_Your goal_:
Nothing besides a number belongs in the answer, which is how many lines of the listing contain the string "right".
[Entries provided]
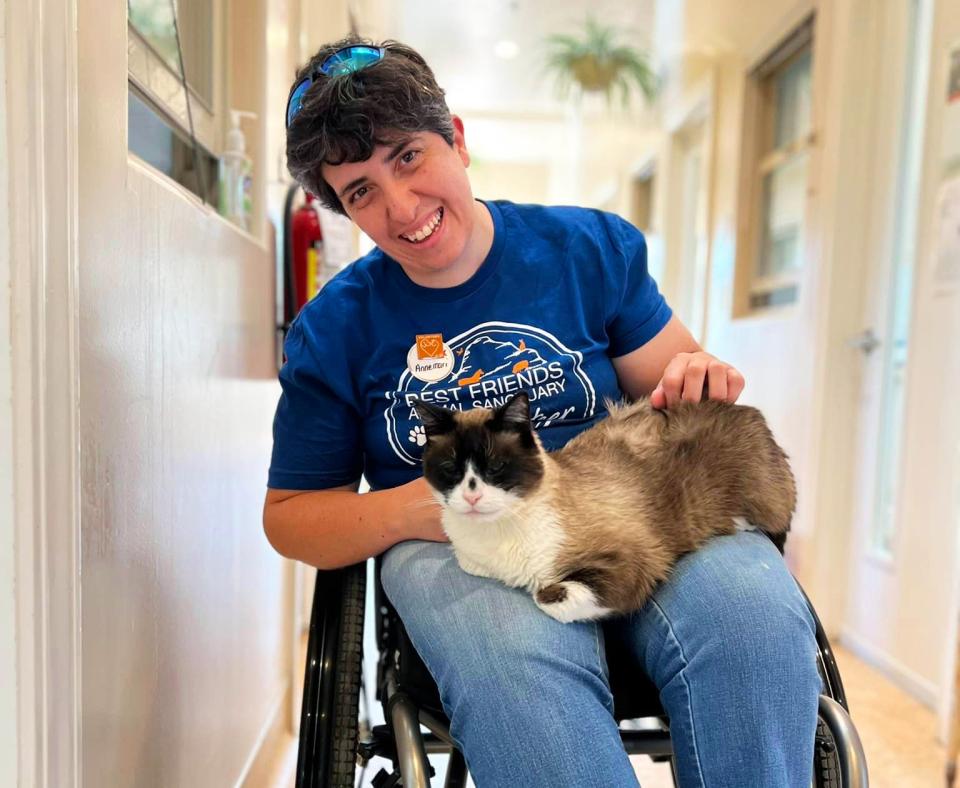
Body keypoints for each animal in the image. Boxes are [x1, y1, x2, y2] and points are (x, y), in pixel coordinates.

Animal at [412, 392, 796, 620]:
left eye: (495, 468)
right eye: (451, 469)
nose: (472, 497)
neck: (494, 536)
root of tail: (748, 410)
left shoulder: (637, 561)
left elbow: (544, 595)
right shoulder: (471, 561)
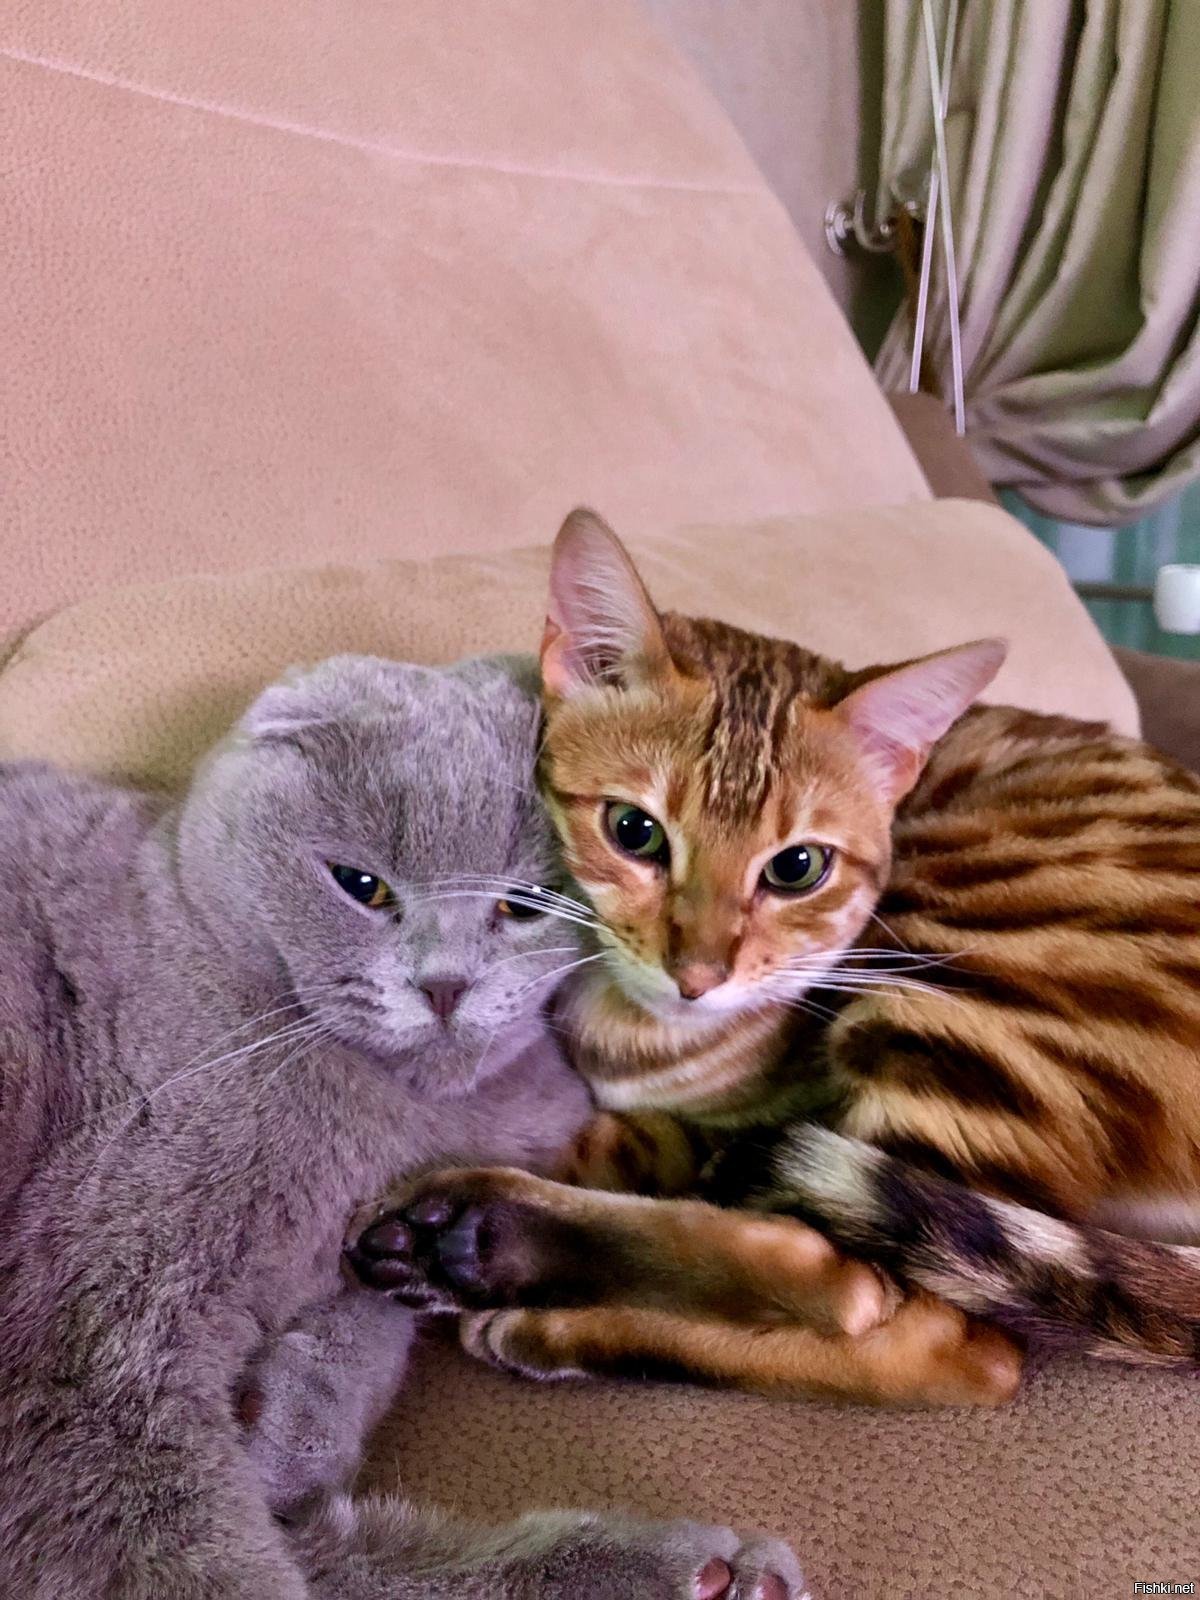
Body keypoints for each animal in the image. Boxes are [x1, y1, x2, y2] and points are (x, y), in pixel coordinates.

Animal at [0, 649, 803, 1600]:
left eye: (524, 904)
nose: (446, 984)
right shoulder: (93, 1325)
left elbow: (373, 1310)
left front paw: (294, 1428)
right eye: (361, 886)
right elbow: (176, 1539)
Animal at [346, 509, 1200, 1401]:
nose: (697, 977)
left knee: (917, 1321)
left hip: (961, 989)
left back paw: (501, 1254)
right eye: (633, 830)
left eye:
[/Entries provided]
_Result for this exercise_:
6